» HOW TO COMPLETE THIS TASK:
Exactly as written, repeat all of the records below.

═════ SUPPLIED RECORDS

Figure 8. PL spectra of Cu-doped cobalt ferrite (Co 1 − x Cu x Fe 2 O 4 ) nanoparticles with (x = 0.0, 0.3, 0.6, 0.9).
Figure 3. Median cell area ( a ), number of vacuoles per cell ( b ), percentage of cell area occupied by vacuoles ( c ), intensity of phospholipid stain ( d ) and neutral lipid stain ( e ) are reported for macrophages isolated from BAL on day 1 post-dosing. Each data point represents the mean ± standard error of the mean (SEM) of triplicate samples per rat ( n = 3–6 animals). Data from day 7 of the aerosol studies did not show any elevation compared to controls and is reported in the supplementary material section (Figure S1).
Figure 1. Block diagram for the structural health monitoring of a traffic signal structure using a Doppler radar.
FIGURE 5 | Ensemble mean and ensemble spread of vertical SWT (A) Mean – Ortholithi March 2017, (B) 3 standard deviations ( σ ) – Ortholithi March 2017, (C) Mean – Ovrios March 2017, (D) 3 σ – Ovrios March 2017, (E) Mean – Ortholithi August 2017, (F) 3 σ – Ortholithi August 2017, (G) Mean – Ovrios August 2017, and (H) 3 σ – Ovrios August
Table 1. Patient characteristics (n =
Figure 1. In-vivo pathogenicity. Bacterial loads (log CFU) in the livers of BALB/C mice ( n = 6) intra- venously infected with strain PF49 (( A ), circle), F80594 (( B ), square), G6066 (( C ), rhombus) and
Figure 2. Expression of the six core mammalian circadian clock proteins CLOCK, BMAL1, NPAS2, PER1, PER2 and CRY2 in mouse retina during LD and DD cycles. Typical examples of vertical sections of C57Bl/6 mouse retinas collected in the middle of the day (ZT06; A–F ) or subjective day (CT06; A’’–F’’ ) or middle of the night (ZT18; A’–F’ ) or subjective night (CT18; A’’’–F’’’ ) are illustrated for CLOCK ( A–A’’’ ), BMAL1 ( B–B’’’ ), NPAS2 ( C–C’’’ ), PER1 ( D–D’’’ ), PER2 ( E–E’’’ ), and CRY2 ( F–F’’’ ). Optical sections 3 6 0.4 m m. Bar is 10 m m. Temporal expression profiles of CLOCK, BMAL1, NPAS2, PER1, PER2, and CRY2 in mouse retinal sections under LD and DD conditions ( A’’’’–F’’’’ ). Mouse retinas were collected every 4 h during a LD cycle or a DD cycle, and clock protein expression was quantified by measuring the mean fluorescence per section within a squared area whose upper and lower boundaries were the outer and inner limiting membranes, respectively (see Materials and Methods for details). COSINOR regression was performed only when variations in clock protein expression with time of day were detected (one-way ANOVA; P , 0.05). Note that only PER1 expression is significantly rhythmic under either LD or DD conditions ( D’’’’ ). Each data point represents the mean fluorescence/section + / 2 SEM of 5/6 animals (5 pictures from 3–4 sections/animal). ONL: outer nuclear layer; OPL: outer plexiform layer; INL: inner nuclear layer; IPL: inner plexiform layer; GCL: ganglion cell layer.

══════════

» ANSWER SPACE:
Figure 8. PL spectra of Cu-doped cobalt ferrite (Co 1 − x Cu x Fe 2 O 4 ) nanoparticles with (x = 0.0, 0.3, 0.6, 0.9).
Figure 3. Median cell area ( a ), number of vacuoles per cell ( b ), percentage of cell area occupied by vacuoles ( c ), intensity of phospholipid stain ( d ) and neutral lipid stain ( e ) are reported for macrophages isolated from BAL on day 1 post-dosing. Each data point represents the mean ± standard error of the mean (SEM) of triplicate samples per rat ( n = 3–6 animals). Data from day 7 of the aerosol studies did not show any elevation compared to controls and is reported in the supplementary material section (Figure S1).
Figure 1. Block diagram for the structural health monitoring of a traffic signal structure using a Doppler radar.
FIGURE 5 | Ensemble mean and ensemble spread of vertical SWT (A) Mean – Ortholithi March 2017, (B) 3 standard deviations ( σ ) – Ortholithi March 2017, (C) Mean – Ovrios March 2017, (D) 3 σ – Ovrios March 2017, (E) Mean – Ortholithi August 2017, (F) 3 σ – Ortholithi August 2017, (G) Mean – Ovrios August 2017, and (H) 3 σ – Ovrios August
Table 1. Patient characteristics (n =
Figure 1. In-vivo pathogenicity. Bacterial loads (log CFU) in the livers of BALB/C mice ( n = 6) intra- venously infected with strain PF49 (( A ), circle), F80594 (( B ), square), G6066 (( C ), rhombus) and
Figure 2. Expression of the six core mammalian circadian clock proteins CLOCK, BMAL1, NPAS2, PER1, PER2 and CRY2 in mouse retina during LD and DD cycles. Typical examples of vertical sections of C57Bl/6 mouse retinas collected in the middle of the day (ZT06; A–F ) or subjective day (CT06; A’’–F’’ ) or middle of the night (ZT18; A’–F’ ) or subjective night (CT18; A’’’–F’’’ ) are illustrated for CLOCK ( A–A’’’ ), BMAL1 ( B–B’’’ ), NPAS2 ( C–C’’’ ), PER1 ( D–D’’’ ), PER2 ( E–E’’’ ), and CRY2 ( F–F’’’ ). Optical sections 3 6 0.4 m m. Bar is 10 m m. Temporal expression profiles of CLOCK, BMAL1, NPAS2, PER1, PER2, and CRY2 in mouse retinal sections under LD and DD conditions ( A’’’’–F’’’’ ). Mouse retinas were collected every 4 h during a LD cycle or a DD cycle, and clock protein expression was quantified by measuring the mean fluorescence per section within a squared area whose upper and lower boundaries were the outer and inner limiting membranes, respectively (see Materials and Methods for details). COSINOR regression was performed only when variations in clock protein expression with time of day were detected (one-way ANOVA; P , 0.05). Note that only PER1 expression is significantly rhythmic under either LD or DD conditions ( D’’’’ ). Each data point represents the mean fluorescence/section + / 2 SEM of 5/6 animals (5 pictures from 3–4 sections/animal). ONL: outer nuclear layer; OPL: outer plexiform layer; INL: inner nuclear layer; IPL: inner plexiform layer; GCL: ganglion cell layer.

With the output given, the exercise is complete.